You may have to use macOS Recovery and if the partition for Recovery itself has been deleted
first restore that, to regain a place for Mac OS; then later BootCamp to re-install WindowsOS.
A complete erasure usually removes all partitions including BootCamp, unless Windows utility
had been used to erase; then what you now have could be a symptom of the WinOS utility.
Hopefully you have backups; and a separate backup to restore Windows would be made due
to non-useful (for WinOS) Time Machine working only for the Mac w/ macOS. Separate backup
hardware external drives would normally be used for the Mac OS ~ and partitioned for HFS+
although later High Sierra & Mojave could use the newest Apple partition map.
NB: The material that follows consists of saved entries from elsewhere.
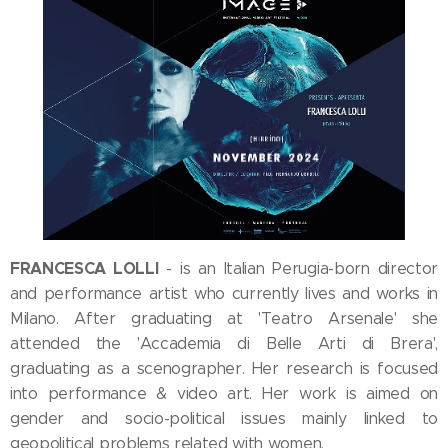
FRANCESCA LOLLI
- is an Italian Perugia-born director
and performance artist who currently lives and works in
Milano. After graduating at 'Teatro Arsenale' she
attended the 'Accademia di Belle Arti di Brera',
graduating as a scenographer. Her research is focused
into performance & video art. Her work is aimed on
gender and socio-political issues mainly linked to
geopolitical problems related with women.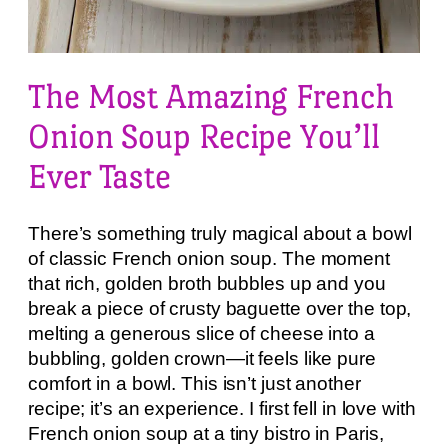
The Most Amazing French
Onion Soup Recipe You’ll
Ever Taste
There’s something truly magical about a bowl
of classic French onion soup. The moment
that rich, golden broth bubbles up and you
break a piece of crusty baguette over the top,
melting a generous slice of cheese into a
bubbling, golden crown—it feels like pure
comfort in a bowl. This isn’t just another
recipe; it’s an experience. I first fell in love with
French onion soup at a tiny bistro in Paris,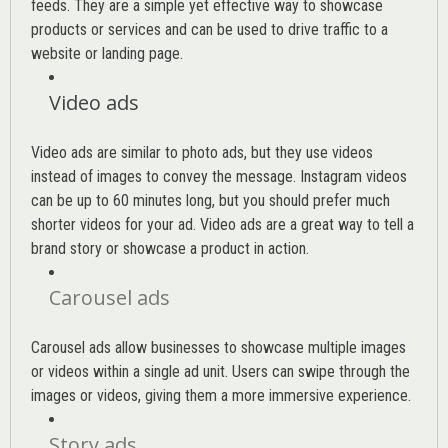
feeds. They are a simple yet effective way to showcase
products or services and can be used to drive traffic to a
website or landing page
.
Video ads
Video ads are similar to photo ads, but they use videos
instead of images to convey the message. Instagram videos
can be up to 60 minutes long, but you should prefer much
shorter videos for your ad. Video ads are a great way to tell a
brand story or showcase a product in action.
Carousel ads
Carousel ads allow businesses to showcase multiple images
or videos within a single ad unit. Users can swipe through the
images or videos, giving them a more immersive experience.
Story ads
Backups, not.
• About macOS Recovery - Apple Support
https://support.apple.com/en-us/HT201314
This may be more helpful with other information and install keyboard commands for options.
Later macOS systems already installed, make the need for different (past original) commands.
• How to re-install macOS from macOS Recovery - Apple Support
https://support.apple.com/en-us/HT204904
Details here can be very important; where you had backups from macOS, apply them as stated.
You should be able to use Time Machine backups for the macOS portion; separate WinOS backup
to be used Windows. ~ Or if you had 'external boot-capable drive' with WinOS clone, you may use
it separate; choose keyboard options (at later time) to select a different drive to start from.
The Boot Camp software in macOS can properly re-create a useful partition for Windows OS and
instigate correct re-installation for integrated dual boot capable success in Apple hardware.
For best flexibility and driver support in Mac hardware, you may consider re-use of Boot Camp for
WinOS installation; although windowsOS users have made single boot Macs or run WinOS separate.
I've no experience with WinOS in Mac hardware; seldom use any other than Apple systems.